The three histograms are the central diagnostic. Look at the shape before you look at the backtest.
What this changes in practice
Compute four numbers on every candidate indicator before you train a model.
The rolling mean and rolling standard deviation across the full sample, plotted as two time series. Eyeball them for drift and regime breaks. Run an ADF test if the visual is ambiguous.
The R/IQR ratio across the full sample. If it is above 5, you have a tail problem. If it is above 10, the indicator is unusable in its raw form.
The histogram with 50 to 200 bins. Look for clumping, gaps, and asymmetries that no monotonic transform will fix without losing information.
A consistency check by perturbing the lookback by ±1 bar. If the indicator jumps, you have a window artifact.
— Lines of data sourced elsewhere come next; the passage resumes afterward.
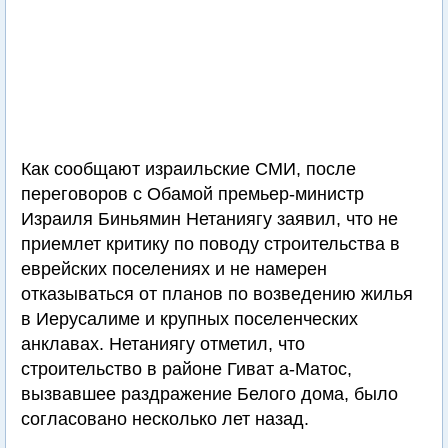
Как сообщают израильские СМИ, после
переговоров с Обамой премьер-министр
Израиля Биньямин Нетаниягу заявил, что не
приемлет критику по поводу строительства в
еврейских поселениях и не намерен
отказываться от планов по возведению жилья
в Иерусалиме и крупных поселенческих
анклавах. Нетаниягу отметил, что
строительство в районе Гиват а-Матос,
вызвавшее раздражение Белого дома, было
согласовано несколько лет назад.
These four checks take five minutes of code each and rule out 80% of bad indicators before any model touches them. Most retail R&D skips them because the tools point in the other direction (model libraries are convenient, indicator diagnostics are not packaged). Most performance is left on the table at this step.
KEY POINTS
- A garbage indicator has one of four structural defects: non-stationary distribution, heavy tails, clumped values, or construction artifacts from lookback windows.
- Switching models does not fix any of these defects. The model treats the input as the truth. The defect propagates into the forecast unchanged.
- Stationarity is the precondition for any prediction. If the indicator's mean or variance drifts across decades, the model trained on one decade is predicting the wrong thing in the next.
- R/IQR is the cheapest tail diagnostic. Below 3 is healthy, above 5 needs a tail-taming transform, above 10 is unusable in raw form.
- Clumped distributions hide predictive content inside dense regions where models default to ignoring it. Monotonic spreading transforms (rank, root, CDF) recover the information.
- Lookback-based indicators (stochastic, Bollinger, Donchian) carry window artifacts whose magnitude can exceed the market signal. Perturb the lookback by one bar to detect this.
- Defects compound. Non-stationarity, heavy tails, and clumping together produce a strategy where each defect masks the others, and the live Sharpe is a fraction of the in-sample one.
- Four diagnostic checks (rolling moments, R/IQR, histogram shape, lookback perturbation) take twenty minutes and rule out most bad indicators before a model is involved.
- The repair lives upstream of the model. Stationary construction, tail transforms, spreading transforms, and smoothed lookbacks. Articles 25 through 38 work through each.